Figure 12. SAIPIs of typical power distribution network caused by failure of certain device. (a) Transformer; (b) Insulator.

5. Conclusions and Suggestion

This paper studied the failure probability of typical 10 kV primary equipment and the resulting power failure and load loss ratios in a typical distribution network, based on a method combining ECL theory, the minimum path method, and DNNs. This method can analyze the impact of E1 on power distribution networks in tens of seconds. The spatial distribution of the primary equipment failure probability and its impact on a typical distribution network were presented. Results show that the failure probabilities of unreinforced transformers and insulators can reach up to 96% and 12.7% in the most severely affected area, respectively. The results also indicate that E1 can lead to power interruptions in overhead line distribution networks over distances exceeding a thousand kilometers. The maximum power interruption probability reaches 41.6%, with a maximum load loss ratio of 48.6% in the most severe area, assuming the proportion of unprotected transformers is as low as 5%. The spatial distribution of power interruption probability and load loss ratio exhibits an “eye” shape. Additionally, the results highlight that insulator failure is the primary cause of system failures.
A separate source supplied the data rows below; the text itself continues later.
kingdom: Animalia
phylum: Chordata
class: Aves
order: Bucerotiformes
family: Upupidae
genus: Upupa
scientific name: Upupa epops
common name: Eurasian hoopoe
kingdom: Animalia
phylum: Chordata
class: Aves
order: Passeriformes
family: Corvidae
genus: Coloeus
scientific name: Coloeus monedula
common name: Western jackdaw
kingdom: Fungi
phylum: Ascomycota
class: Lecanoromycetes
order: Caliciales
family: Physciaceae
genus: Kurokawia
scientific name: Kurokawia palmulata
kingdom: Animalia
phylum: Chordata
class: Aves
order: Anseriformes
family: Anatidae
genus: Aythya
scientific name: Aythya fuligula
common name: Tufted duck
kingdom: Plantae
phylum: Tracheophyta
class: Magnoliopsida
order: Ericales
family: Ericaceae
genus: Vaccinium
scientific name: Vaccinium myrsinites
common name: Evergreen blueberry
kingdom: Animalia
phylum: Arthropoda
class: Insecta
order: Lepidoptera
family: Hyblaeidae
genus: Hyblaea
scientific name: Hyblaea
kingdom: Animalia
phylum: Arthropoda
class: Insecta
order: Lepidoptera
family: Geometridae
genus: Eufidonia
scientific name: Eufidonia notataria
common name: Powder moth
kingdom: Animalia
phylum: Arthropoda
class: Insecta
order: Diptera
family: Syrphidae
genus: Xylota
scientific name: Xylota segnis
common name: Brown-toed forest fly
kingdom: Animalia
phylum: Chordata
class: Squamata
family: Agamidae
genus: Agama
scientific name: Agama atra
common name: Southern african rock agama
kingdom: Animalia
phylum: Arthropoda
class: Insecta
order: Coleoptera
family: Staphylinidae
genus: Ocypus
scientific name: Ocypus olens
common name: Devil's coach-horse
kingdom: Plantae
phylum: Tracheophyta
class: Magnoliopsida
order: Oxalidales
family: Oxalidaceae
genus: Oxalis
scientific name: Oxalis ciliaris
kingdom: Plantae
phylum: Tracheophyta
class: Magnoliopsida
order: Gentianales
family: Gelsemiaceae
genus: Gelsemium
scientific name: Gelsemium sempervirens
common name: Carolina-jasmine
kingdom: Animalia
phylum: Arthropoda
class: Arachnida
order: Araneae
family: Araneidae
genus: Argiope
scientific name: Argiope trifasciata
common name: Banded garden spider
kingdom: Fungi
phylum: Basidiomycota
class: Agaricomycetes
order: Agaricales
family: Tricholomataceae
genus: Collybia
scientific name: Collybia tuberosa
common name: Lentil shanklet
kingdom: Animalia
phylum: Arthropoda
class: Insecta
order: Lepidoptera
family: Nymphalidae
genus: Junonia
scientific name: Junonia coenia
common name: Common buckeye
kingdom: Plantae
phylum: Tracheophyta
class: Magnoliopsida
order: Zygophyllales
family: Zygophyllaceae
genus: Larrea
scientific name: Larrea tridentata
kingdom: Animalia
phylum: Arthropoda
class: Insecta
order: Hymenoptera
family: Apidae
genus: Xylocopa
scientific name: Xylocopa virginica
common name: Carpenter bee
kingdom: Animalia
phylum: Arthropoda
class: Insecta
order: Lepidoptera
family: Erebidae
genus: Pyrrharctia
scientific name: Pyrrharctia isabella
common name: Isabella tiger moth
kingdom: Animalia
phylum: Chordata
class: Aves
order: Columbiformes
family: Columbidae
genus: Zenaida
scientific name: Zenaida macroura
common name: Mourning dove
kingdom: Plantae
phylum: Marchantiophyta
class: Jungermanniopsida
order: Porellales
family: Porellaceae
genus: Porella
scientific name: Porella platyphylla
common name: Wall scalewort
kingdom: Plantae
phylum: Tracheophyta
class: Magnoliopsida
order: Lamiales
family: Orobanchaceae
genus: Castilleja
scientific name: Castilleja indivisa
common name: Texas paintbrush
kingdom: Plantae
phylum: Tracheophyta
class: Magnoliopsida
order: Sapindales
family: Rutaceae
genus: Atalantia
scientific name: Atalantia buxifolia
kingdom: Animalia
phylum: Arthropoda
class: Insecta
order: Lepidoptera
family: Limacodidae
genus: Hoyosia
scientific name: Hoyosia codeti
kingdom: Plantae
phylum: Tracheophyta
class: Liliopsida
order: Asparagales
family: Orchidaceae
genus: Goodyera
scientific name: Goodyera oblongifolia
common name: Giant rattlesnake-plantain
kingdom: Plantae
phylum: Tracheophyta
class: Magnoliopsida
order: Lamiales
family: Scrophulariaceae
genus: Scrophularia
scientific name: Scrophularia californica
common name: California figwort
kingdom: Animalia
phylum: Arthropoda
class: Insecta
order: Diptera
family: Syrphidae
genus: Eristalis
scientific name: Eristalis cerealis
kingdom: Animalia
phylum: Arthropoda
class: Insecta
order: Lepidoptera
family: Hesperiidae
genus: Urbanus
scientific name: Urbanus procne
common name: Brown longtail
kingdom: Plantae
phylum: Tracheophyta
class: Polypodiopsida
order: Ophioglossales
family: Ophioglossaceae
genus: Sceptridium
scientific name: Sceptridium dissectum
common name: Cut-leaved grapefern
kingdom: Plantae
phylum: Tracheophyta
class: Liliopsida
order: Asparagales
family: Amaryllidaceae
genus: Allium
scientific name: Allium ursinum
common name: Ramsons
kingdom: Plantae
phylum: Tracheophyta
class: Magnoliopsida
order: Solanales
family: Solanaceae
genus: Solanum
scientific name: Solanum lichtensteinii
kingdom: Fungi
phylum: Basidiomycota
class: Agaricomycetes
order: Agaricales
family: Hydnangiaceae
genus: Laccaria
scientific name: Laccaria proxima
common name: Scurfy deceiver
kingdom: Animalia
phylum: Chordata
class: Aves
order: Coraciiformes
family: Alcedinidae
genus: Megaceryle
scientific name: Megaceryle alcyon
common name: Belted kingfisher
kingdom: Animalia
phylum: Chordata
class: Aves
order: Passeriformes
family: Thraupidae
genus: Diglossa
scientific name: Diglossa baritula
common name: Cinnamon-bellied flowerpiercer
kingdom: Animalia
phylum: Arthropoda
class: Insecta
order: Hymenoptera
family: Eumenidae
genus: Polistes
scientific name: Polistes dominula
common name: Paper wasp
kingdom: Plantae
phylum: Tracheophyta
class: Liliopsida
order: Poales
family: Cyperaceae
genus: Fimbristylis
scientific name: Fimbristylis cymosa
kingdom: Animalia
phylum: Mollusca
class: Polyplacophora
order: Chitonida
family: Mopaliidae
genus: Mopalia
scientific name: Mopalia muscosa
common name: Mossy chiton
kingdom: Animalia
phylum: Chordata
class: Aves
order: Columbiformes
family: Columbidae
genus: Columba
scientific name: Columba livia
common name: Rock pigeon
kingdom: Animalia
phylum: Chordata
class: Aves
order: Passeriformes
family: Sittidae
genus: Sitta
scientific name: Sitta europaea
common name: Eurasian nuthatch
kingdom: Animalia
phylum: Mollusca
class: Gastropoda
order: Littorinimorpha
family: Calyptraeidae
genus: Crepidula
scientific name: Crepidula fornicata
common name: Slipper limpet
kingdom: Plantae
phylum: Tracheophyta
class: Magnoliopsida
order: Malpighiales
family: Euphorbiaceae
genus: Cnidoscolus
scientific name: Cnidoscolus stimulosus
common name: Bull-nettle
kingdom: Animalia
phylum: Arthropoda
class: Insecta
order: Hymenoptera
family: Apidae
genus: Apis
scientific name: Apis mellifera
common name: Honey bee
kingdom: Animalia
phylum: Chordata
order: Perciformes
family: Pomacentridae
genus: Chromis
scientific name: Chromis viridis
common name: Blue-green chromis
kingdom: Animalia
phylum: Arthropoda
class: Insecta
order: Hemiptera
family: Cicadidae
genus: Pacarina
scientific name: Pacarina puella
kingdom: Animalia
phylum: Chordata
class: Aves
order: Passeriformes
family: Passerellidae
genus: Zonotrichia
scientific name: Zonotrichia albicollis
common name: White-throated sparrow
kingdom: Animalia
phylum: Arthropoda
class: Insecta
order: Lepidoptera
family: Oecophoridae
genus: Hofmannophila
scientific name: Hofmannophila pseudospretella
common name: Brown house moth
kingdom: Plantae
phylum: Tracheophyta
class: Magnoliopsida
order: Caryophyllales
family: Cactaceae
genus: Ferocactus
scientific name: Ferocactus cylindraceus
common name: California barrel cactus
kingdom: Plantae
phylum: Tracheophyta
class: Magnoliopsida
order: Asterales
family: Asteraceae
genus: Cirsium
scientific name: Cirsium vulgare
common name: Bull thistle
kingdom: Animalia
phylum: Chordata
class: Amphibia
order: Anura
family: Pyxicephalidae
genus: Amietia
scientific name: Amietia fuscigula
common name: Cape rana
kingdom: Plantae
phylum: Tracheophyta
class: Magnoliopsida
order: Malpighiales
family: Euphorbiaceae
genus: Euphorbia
Based on this study, several measures should be taken to protect the distribution power network against HEMP E1:

Adopt higher-grade insulators or provide surge protection for critical line insulators. Insulator flashover can form conductive channels, causing phase-to-phase or ground short circuits, triggering protective device tripping, leading to widespread outages, and potentially initiating cascading faults. Short-circuit currents may also burn insulators, switchgear, and other equipment.

Because distribution transformers without surge protection are highly vulnerable to damage from E1, surge protection for transformers should be implemented.